Question

find two positive rational numbers whose sum is 1 and if the smaller is divided by the greater the result is 1 by 2

Answer 1

let the two positive rational numbers be x and yà
a.t.q.
x+y=1 eq.1
x/y=1/2
y=2x eq2
put this value of y in eq 1
x+2x=1
3x=1=
x=1/3
put x =1/3 in eq.2
y=2×1/3
y=2/3

Answer 2

two positive rational numbers whose sum is 1 and if the smaller is divided by the greater the result is 1 by 2  are $\frac{1}{3}$ and ($\frac{2}{3}$).

Let the two numbers be a and b, out of which a is the smaller number.
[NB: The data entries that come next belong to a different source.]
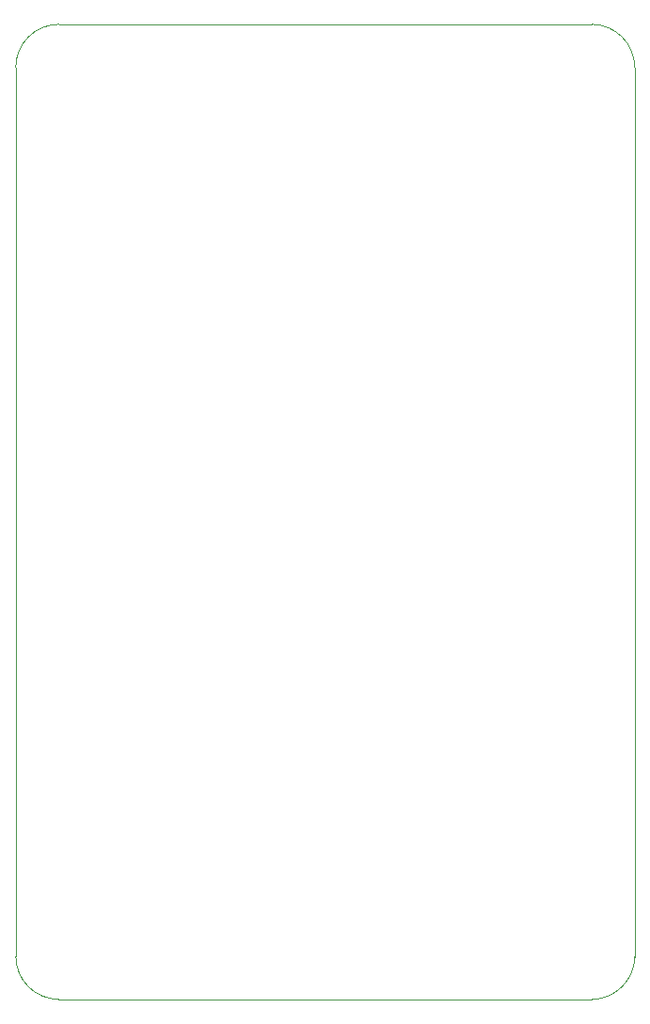
<source format=gko>
%TF.GenerationSoftware,KiCad,Pcbnew,4.0.7-e2-6376~58~ubuntu16.04.1*%
%TF.CreationDate,2018-05-12T15:05:11-07:00*%
%TF.ProjectId,7x11-RasPi-Zero-Breakout,377831312D52617350692D5A65726F2D,1.0*%
%TF.FileFunction,Profile,NP*%
%FSLAX46Y46*%
G04 Gerber Fmt 4.6, Leading zero omitted, Abs format (unit mm)*
G04 Created by KiCad (PCBNEW 4.0.7-e2-6376~58~ubuntu16.04.1) date Sat May 12 15:05:11 2018*
%MOMM*%
%LPD*%
G01*
G04 APERTURE LIST*
%ADD10C,0.350000*%
%ADD11C,0.040640*%
G04 APERTURE END LIST*
D10*
D11*
X57304000Y-37146000D02*
X9304000Y-37146000D01*
X9204000Y-124946000D02*
X57304000Y-124946000D01*
X61204000Y-121146000D02*
X61204000Y-41046000D01*
X61203994Y-41039193D02*
G75*
G03X57304000Y-37146000I-3899994J-6807D01*
G01*
X57304000Y-124946000D02*
G75*
G03X61204000Y-121046000I0J3900000D01*
G01*
X5404000Y-41046000D02*
X5404000Y-121046000D01*
X5404006Y-121052807D02*
G75*
G03X9304000Y-124946000I3899994J6807D01*
G01*
X9304000Y-37146000D02*
G75*
G03X5404000Y-41046000I0J-3900000D01*
G01*
M02*

</source>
In the first part of the question, it is mentioned that the sum of these numbers equal to 1.

So, a + b = 1                                           ......(1)

And, in the second part of the question, it is mentioned that when the smaller number (a) is divided by the greater number (b) gives $\frac{1}{2}$

 $\frac{a}{b} = \frac{1}{2}$

or, b = 2a                                                  ......(2)

Replacing the value of b = 2a from (2) in (1), we get,

a + 2a = 1

⇒ 3a = 1

⇒ a = $\frac{1}{3}$

Putting a = $\frac{1}{3}$ in (2), we get the value of b as

b = 2($\frac{1}{3}$)

So, b = ($\frac{2}{3}$)

Thus, the smaller number, a is equal to $\frac{1}{3}$ and the larger number, b is equal to ($\frac{2}{3}$)